WHAT IS BEING ASKED: Verbatim output of the full listing is required.

--- EXERCISE INPUT Enclosed Below ---

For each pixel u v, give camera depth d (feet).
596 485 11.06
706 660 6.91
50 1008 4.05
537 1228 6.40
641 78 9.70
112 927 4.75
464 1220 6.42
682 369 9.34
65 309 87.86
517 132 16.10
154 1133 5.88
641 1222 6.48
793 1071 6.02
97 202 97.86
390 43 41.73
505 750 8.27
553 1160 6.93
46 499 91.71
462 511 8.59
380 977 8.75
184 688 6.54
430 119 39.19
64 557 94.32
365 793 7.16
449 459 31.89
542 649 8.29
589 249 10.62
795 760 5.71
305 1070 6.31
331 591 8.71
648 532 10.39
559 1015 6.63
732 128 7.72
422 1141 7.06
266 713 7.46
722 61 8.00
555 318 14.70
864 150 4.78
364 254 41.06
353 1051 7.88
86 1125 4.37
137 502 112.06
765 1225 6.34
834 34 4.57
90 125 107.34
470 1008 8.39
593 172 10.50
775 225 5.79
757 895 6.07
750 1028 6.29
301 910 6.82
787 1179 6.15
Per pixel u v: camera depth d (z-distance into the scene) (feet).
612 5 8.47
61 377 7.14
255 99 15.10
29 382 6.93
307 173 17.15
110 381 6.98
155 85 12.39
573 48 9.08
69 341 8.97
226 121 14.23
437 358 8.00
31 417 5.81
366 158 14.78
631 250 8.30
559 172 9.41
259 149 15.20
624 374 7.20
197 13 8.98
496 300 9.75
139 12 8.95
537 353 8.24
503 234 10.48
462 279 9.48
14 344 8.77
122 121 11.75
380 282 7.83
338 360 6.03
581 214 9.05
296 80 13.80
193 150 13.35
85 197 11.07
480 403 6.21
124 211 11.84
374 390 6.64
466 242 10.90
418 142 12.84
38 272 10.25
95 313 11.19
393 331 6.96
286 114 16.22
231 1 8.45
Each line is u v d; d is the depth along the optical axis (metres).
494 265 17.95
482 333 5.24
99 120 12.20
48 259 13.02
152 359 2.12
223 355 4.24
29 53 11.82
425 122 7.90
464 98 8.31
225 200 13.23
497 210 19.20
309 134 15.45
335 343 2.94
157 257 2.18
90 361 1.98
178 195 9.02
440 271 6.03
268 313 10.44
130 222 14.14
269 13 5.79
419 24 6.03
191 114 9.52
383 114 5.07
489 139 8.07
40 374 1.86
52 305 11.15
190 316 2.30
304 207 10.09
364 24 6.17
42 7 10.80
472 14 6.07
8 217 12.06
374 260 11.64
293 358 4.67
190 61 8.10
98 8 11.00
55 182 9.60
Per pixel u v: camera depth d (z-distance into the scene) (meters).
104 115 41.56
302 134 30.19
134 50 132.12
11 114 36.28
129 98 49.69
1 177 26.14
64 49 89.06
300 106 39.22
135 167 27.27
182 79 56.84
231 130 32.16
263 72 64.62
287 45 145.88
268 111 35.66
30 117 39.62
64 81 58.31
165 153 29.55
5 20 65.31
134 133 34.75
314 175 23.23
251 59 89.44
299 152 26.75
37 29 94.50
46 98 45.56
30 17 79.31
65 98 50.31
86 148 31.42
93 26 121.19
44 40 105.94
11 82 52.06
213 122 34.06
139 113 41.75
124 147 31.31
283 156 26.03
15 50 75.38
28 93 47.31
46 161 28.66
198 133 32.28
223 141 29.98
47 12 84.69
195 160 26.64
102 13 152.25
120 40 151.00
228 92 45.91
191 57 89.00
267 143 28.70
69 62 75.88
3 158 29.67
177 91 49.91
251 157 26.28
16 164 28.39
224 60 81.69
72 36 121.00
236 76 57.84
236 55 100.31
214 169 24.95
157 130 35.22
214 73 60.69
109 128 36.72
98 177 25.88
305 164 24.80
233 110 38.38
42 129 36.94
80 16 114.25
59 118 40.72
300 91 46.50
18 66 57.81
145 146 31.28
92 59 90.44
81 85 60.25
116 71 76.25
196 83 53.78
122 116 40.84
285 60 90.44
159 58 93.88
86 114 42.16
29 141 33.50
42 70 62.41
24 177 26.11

--- End of Enclosed EXERCISE INPUT ---

RESPONSE TO THIS EXERCISE:
For each pixel u v, give camera depth d (feet).
596 485 11.06
706 660 6.91
50 1008 4.05
537 1228 6.40
641 78 9.70
112 927 4.75
464 1220 6.42
682 369 9.34
65 309 87.86
517 132 16.10
154 1133 5.88
641 1222 6.48
793 1071 6.02
97 202 97.86
390 43 41.73
505 750 8.27
553 1160 6.93
46 499 91.71
462 511 8.59
380 977 8.75
184 688 6.54
430 119 39.19
64 557 94.32
365 793 7.16
449 459 31.89
542 649 8.29
589 249 10.62
795 760 5.71
305 1070 6.31
331 591 8.71
648 532 10.39
559 1015 6.63
732 128 7.72
422 1141 7.06
266 713 7.46
722 61 8.00
555 318 14.70
864 150 4.78
364 254 41.06
353 1051 7.88
86 1125 4.37
137 502 112.06
765 1225 6.34
834 34 4.57
90 125 107.34
470 1008 8.39
593 172 10.50
775 225 5.79
757 895 6.07
750 1028 6.29
301 910 6.82
787 1179 6.15
Per pixel u v: camera depth d (z-distance into the scene) (feet).
612 5 8.47
61 377 7.14
255 99 15.10
29 382 6.93
307 173 17.15
110 381 6.98
155 85 12.39
573 48 9.08
69 341 8.97
226 121 14.23
437 358 8.00
31 417 5.81
366 158 14.78
631 250 8.30
559 172 9.41
259 149 15.20
624 374 7.20
197 13 8.98
496 300 9.75
139 12 8.95
537 353 8.24
503 234 10.48
462 279 9.48
14 344 8.77
122 121 11.75
380 282 7.83
338 360 6.03
581 214 9.05
296 80 13.80
193 150 13.35
85 197 11.07
480 403 6.21
124 211 11.84
374 390 6.64
466 242 10.90
418 142 12.84
38 272 10.25
95 313 11.19
393 331 6.96
286 114 16.22
231 1 8.45
Each line is u v d; d is the depth along the optical axis (metres).
494 265 17.95
482 333 5.24
99 120 12.20
48 259 13.02
152 359 2.12
223 355 4.24
29 53 11.82
425 122 7.90
464 98 8.31
225 200 13.23
497 210 19.20
309 134 15.45
335 343 2.94
157 257 2.18
90 361 1.98
178 195 9.02
440 271 6.03
268 313 10.44
130 222 14.14
269 13 5.79
419 24 6.03
191 114 9.52
383 114 5.07
489 139 8.07
40 374 1.86
52 305 11.15
190 316 2.30
304 207 10.09
364 24 6.17
42 7 10.80
472 14 6.07
8 217 12.06
374 260 11.64
293 358 4.67
190 61 8.10
98 8 11.00
55 182 9.60
Per pixel u v: camera depth d (z-distance into the scene) (meters).
104 115 41.56
302 134 30.19
134 50 132.12
11 114 36.28
129 98 49.69
1 177 26.14
64 49 89.06
300 106 39.22
135 167 27.27
182 79 56.84
231 130 32.16
263 72 64.62
287 45 145.88
268 111 35.66
30 117 39.62
64 81 58.31
165 153 29.55
5 20 65.31
134 133 34.75
314 175 23.23
251 59 89.44
299 152 26.75
37 29 94.50
46 98 45.56
30 17 79.31
65 98 50.31
86 148 31.42
93 26 121.19
44 40 105.94
11 82 52.06
213 122 34.06
139 113 41.75
124 147 31.31
283 156 26.03
15 50 75.38
28 93 47.31
46 161 28.66
198 133 32.28
223 141 29.98
47 12 84.69
195 160 26.64
102 13 152.25
120 40 151.00
228 92 45.91
191 57 89.00
267 143 28.70
69 62 75.88
3 158 29.67
177 91 49.91
251 157 26.28
16 164 28.39
224 60 81.69
72 36 121.00
236 76 57.84
236 55 100.31
214 169 24.95
157 130 35.22
214 73 60.69
109 128 36.72
98 177 25.88
305 164 24.80
233 110 38.38
42 129 36.94
80 16 114.25
59 118 40.72
300 91 46.50
18 66 57.81
145 146 31.28
92 59 90.44
81 85 60.25
116 71 76.25
196 83 53.78
122 116 40.84
285 60 90.44
159 58 93.88
86 114 42.16
29 141 33.50
42 70 62.41
24 177 26.11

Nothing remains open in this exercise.